As previously announced, the regulator rejected one strategy – that of sports betting operator Winamax. It said that Winamax’s strategy included “excessive targeting of young adults with a real risk of underage gambling” as well as “almost permanent stimulation of gamblers”. The regulator also noted that Winamax proposed increasing the frequency of ads from 2021, despite already showing a “very high” level of ads that year.

“The combination of these risks and the absence of sufficient preventive and public protection measures led ANJ to reject the operator’s strategy,” ANJ said.

Every other policy was approved, but the regulator said it added “demanding conditions” to a number of strategies.

In particular, it raised concerns about the fact that operators planned to increase their advertising budgets by 7% from 2021, despite ANJ’s warning that ads had already been too frequent in 2021. It said that there were a number of “large-scale campaigns” that focused around the 2022 Fifa World Cup.

In addition, it warned of a “systematic mobilisation” of digital marketing levers, with a particular focus on social media platforms such as TikTok, Snapchat, Twitch and Instagram, which are popular with minors and young adults.

“ANJ will make a progress report mid-year to check that these conditions have been effectively taken into account,” the regulator said.

The regulator also paid specific attention to strategies submitted by lottery operator La Française des Jeux (FDJ) and pari-mutuel horse racing monopoly Pari-Mutuel Urbain (PMU), noting that the operators’ monopoly status means that their marketing strategies should “remain measured and limited to what is necessary to channel the demand for gambling towards the legal offering”.

It found two points of attention with FDJ’s policies.

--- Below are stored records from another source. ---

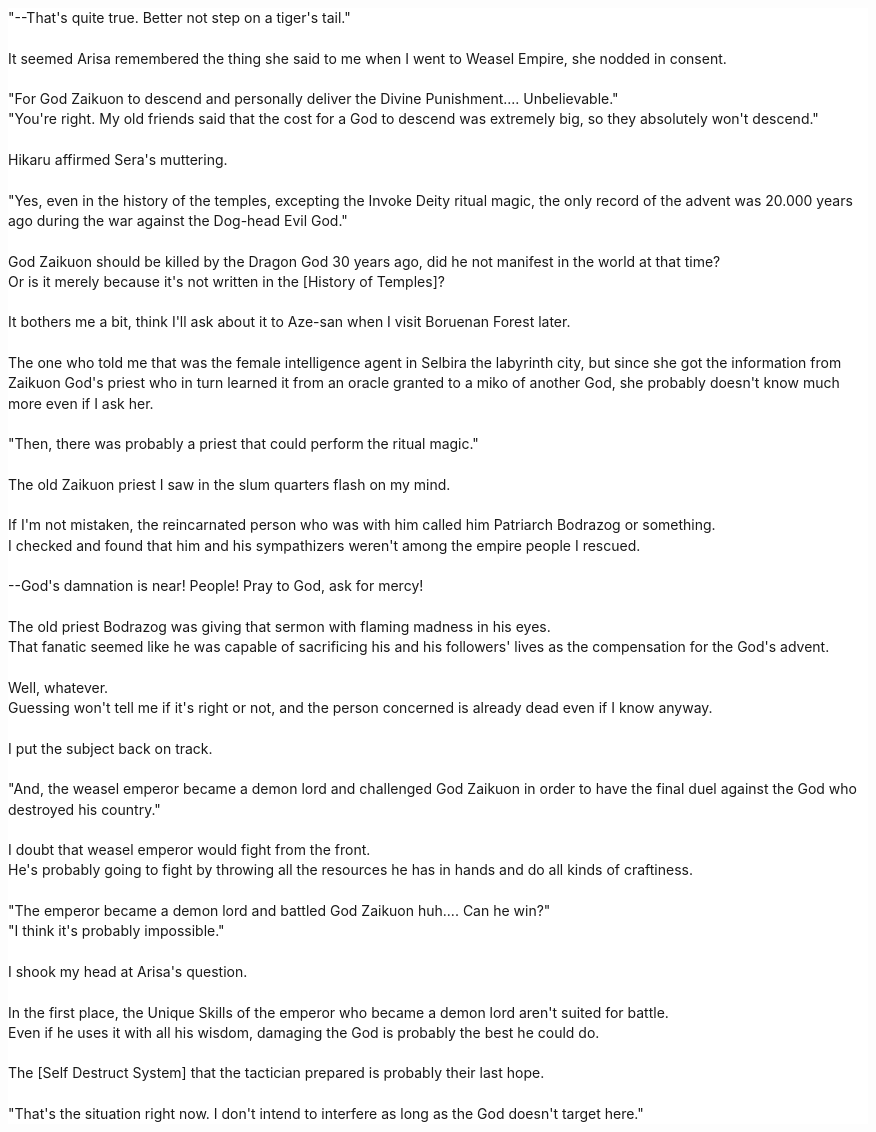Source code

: "--That's quite true. Better not step on a tiger's tail."<br/>
<br/>
It seemed Arisa remembered the thing she said to me when I went to Weasel Empire, she nodded in consent.<br/>
<br/>
"For God Zaikuon to descend and personally deliver the Divine Punishment.... Unbelievable."<br/>
"You're right. My old friends said that the cost for a God to descend was extremely big, so they absolutely won't descend."<br/>
<br/>
Hikaru affirmed Sera's muttering.<br/>
<br/>
"Yes, even in the history of the temples, excepting the Invoke Deity ritual magic, the only record of the advent was 20.000 years ago during the war against the Dog-head Evil God."<br/>
<br/>
God Zaikuon should be killed by the Dragon God 30 years ago, did he not manifest in the world at that time?<br/>
Or is it merely because it's not written in the [History of Temples]?<br/>
<br/>
It bothers me a bit, think I'll ask about it to Aze-san when I visit Boruenan Forest later.<br/>
<br/>
The one who told me that was the female intelligence agent in Selbira the labyrinth city, but since she got the information from Zaikuon God's priest who in turn learned it from an oracle granted to a miko of another God, she probably doesn't know much more even if I ask her.<br/>
<br/>
"Then, there was probably a priest that could perform the ritual magic."<br/>
<br/>
The old Zaikuon priest I saw in the slum quarters flash on my mind.<br/>
<br/>
If I'm not mistaken, the reincarnated person who was with him called him Patriarch Bodrazog or something.<br/>
I checked and found that him and his sympathizers weren't among the empire people I rescued.<br/>
<br/>
--God's damnation is near! People! Pray to God, ask for mercy!<br/>
<br/>
The old priest Bodrazog was giving that sermon with flaming madness in his eyes.<br/>
That fanatic seemed like he was capable of sacrificing his and his followers' lives as the compensation for the God's advent.<br/>
<br/>
Well, whatever.<br/>
Guessing won't tell me if it's right or not, and the person concerned is already dead even if I know anyway.<br/>
<br/>
I put the subject back on track.<br/>
<br/>
"And, the weasel emperor became a demon lord and challenged God Zaikuon in order to have the final duel against the God who destroyed his country."<br/>
<br/>
I doubt that weasel emperor would fight from the front.<br/>
He's probably going to fight by throwing all the resources he has in hands and do all kinds of craftiness.<br/>
<br/>
"The emperor became a demon lord and battled God Zaikuon huh.... Can he win?"<br/>
"I think it's probably impossible."<br/>
<br/>
I shook my head at Arisa's question.<br/>
<br/>
In the first place, the Unique Skills of the emperor who became a demon lord aren't suited for battle.<br/>
Even if he uses it with all his wisdom, damaging the God is probably the best he could do.<br/>
<br/>
The [Self Destruct System] that the tactician prepared is probably their last hope.<br/>
<br/>
"That's the situation right now. I don't intend to interfere as long as the God doesn't target here."<br/>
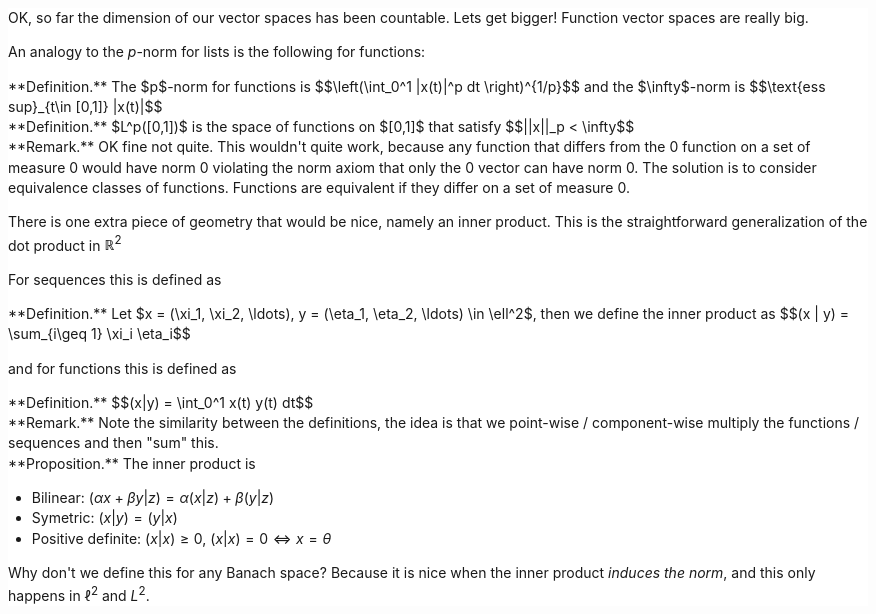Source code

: </div>

OK, so far the dimension of our vector spaces has been countable. Lets get bigger!
Function vector spaces are really big.

An analogy to the $p$-norm for lists is the following for functions: 
<div class="defn envbox">**Definition.**
The $p$-norm for functions is
$$\left(\int_0^1 |x(t)|^p dt \right)^{1/p}$$
and the $\infty$-norm is 
$$\text{ess sup}_{t\in [0,1]} |x(t)|$$
</div>

<div class="defn envbox">**Definition.**
$L^p([0,1])$ is the space of functions on $[0,1]$ that satisfy 
$$||x||_p < \infty$$
</div>

<div class="rmk envbox">**Remark.**
OK fine not quite. This wouldn't quite work, because any function that differs from the 0 function on a set of measure 0 would have norm 0 violating the norm axiom that only the 0 vector can have norm 0. The solution is to consider equivalence classes of functions. Functions are equivalent if they differ on a set of measure 0. 
</div>

There is one extra piece of geometry that would be nice, namely an inner product. This is the straightforward generalization of the dot product in $\mathbb{R}^2$

For sequences this is defined as 
<div class="defn envbox">**Definition.**
Let $x = (\xi_1, \xi_2, \ldots), y = (\eta_1, \eta_2, \ldots) \in \ell^2$, then we define the inner product as 
$$(x | y) = \sum_{i\geq 1} \xi_i \eta_i$$
</div>

and for functions this is defined as 
<div class="defn envbox">**Definition.**
$$(x|y) = \int_0^1 x(t) y(t) dt$$
</div>

<div class="rmk envbox">**Remark.**
Note the similarity between the definitions, the idea is that we point-wise / component-wise multiply the functions / sequences and then "sum" this. 
</div>

<div class="prop envbox">**Proposition.**
The inner product is 

* Bilinear: $(\alpha x + \beta y | z) = \alpha(x | z) + \beta (y | z)$
* Symetric: $(x|y) = (y|x)$
* Positive definite: $(x|x) \geq 0$, $(x|x) = 0 \iff x = \theta$
</div>


Why don't we define this for any Banach space? Because it is nice when the inner product _induces the norm_, and this only happens in $\ell^2$ and $L^2$.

First, it said that the prevalence of its ads “can be regarded as exceeding, in certain respects, what is needed to achieve the channeling goal”. 

In addition, ANJ said that some of FDJ’s ads “emphasise… marvellous gains”.

For PMU, meanwhile, the regulator warned that it must not suggest that gambling is a “family leisure activity”, or otherwise involve minors in its promotion of its products.

In addition, ANJ warned the operator that its bonus policy must not “lead to the intensification of gambling practices which already characterises horse race betting”.

In its 2021 marketing review, ANJ had focused mostly on the two monopoly operators, saying it had “serious concerns” about the advertising practices of both, especially when it considered that monopolies were supposed to offer only “measured and strictly limited” advertising.